Wird der Millionär samt Familie dort also sechs Wohnungen beziehen? Aus seinem Unternehmen heißt es auf SN-Anfrage, man gebe grundsätzlich der Presse keine Stellungnahmen.
Dass Al Wazzan wirklich "auf Herbergssuche" wäre, glaubt auch Planungsstadtrat Padutsch (Bürgerliste) nicht: "Natürlich wird er dort nicht einziehen", sagt dieser offen.
Al Wazzan könne - und werde wohl - alle zukünftigen Wohnungen frei verkaufen. Das dürfe er auch. "Immerhin kann er in Zukunft aber nirgends sonst mehr Eigenbedarf anmelden. Dieser Joker ist dann weg."
Warum aber hat die Stadt vom Baulöwen nicht dasselbe verlangt wie von Genossenschaften und anderen Bauträgern? Padutsch spricht so: Man habe ja, streng genommen, nur 1250 m2 umgewidmet, weil ja ein Grundstreifen schon Bauland war. Und: Hätte die Stadt auf günstige Wohnungen bestanden, hätte Al Wazzan gar nichts gebaut - und den hässlichen Altbau stehen lassen.
Bürgermeister Heinz Schaden (SPÖ) hat die "Verwendungsvereinbarung" des Grundstücks mit Al Wazzan unterschrieben.
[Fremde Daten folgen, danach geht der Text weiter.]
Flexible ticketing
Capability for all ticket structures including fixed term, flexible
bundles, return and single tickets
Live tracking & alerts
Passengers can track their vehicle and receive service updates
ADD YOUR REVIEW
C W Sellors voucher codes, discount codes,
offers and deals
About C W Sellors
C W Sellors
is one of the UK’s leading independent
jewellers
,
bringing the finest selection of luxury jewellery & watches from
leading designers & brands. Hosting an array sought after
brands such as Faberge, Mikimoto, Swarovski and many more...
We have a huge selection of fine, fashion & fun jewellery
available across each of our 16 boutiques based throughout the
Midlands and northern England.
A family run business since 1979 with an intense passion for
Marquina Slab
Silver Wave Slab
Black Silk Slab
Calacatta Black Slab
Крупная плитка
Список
Recht wohl ist ihm dabei hörbar nicht. Es treffe zu, dass der vorliegende Fall seiner Grundsatzentscheidung widerspreche, sagt Schaden - nämlich, "dass bei allen Neuwidmungen mindestens 25 Prozent geförderter Mietwohnbau, im Idealfall 75 Prozent sein müssen". Schaden will daher noch einen Versuch starten, den Immobilienunternehmer zu "überreden". Das letzte Wort sei noch nicht gesprochen. Al Wazzan sei grundsätzlich ein respektabler Geschäftsmann, "ich will ihn nicht unter Generalverdacht stellen". Ihm sei auch zugutezuhalten, dass er bereits Bauplanungen eingereicht habe, als in der Stadt von der 25-Prozent-Regelung noch keine Rede gewesen sei. Das sieht auch Padutsch als relevant an. "Auch wenn das Ganze deppert ausschaut."
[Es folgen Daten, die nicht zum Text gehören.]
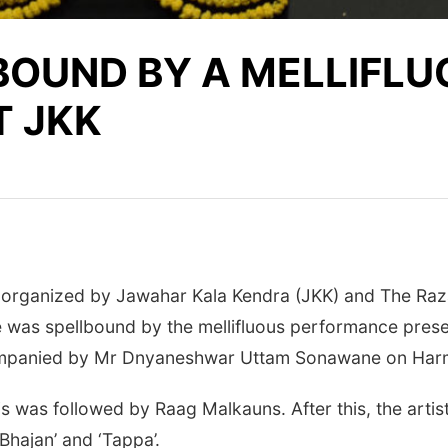
BOUND BY A MELLIFL
T JKK
 organized by Jawahar Kala Kendra (JKK) and The Raza
 was spellbound by the mellifluous performance prese
companied by Mr Dnyaneshwar Uttam Sonawane on Harm
 was followed by Raag Malkauns. After this, the artis
Bhajan’ and ‘Tappa’.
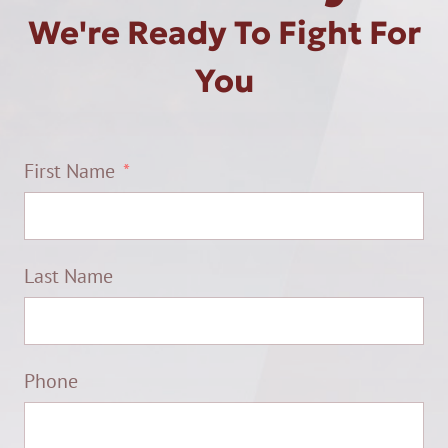
We're Ready To Fight For
You
First Name
Last Name
Phone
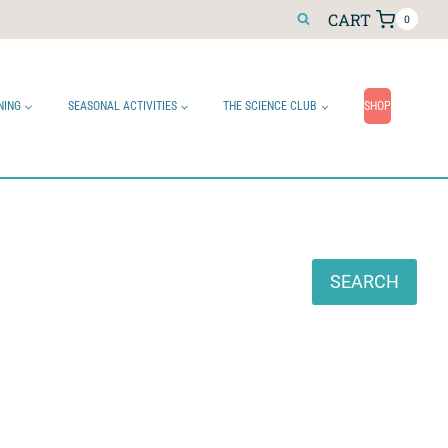
CART
0
NING
SEASONAL ACTIVITIES
THE SCIENCE CLUB
SHOP
Search
SEARCH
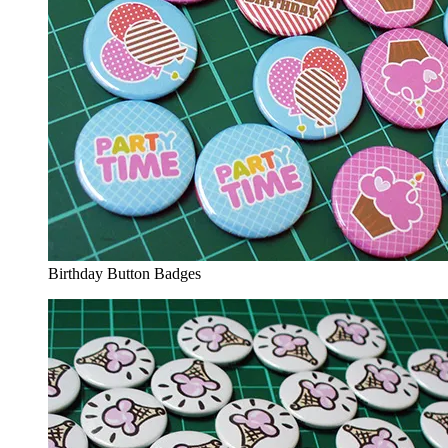
Birthday Button Badges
Letztlich kam es zur Kampfabstimmung im Ausschuss: ÖVP, Neos und FPÖ stimmten gegen den Deal, ebenso Bürgerlisten-Abgeordnete Inge Haller. "Ich war dagegen, mehr kommentiere ich dazu nicht", sagt sie. Die Letztentscheidung fällt jedenfalls am 8. Juli - im Gemeinderat.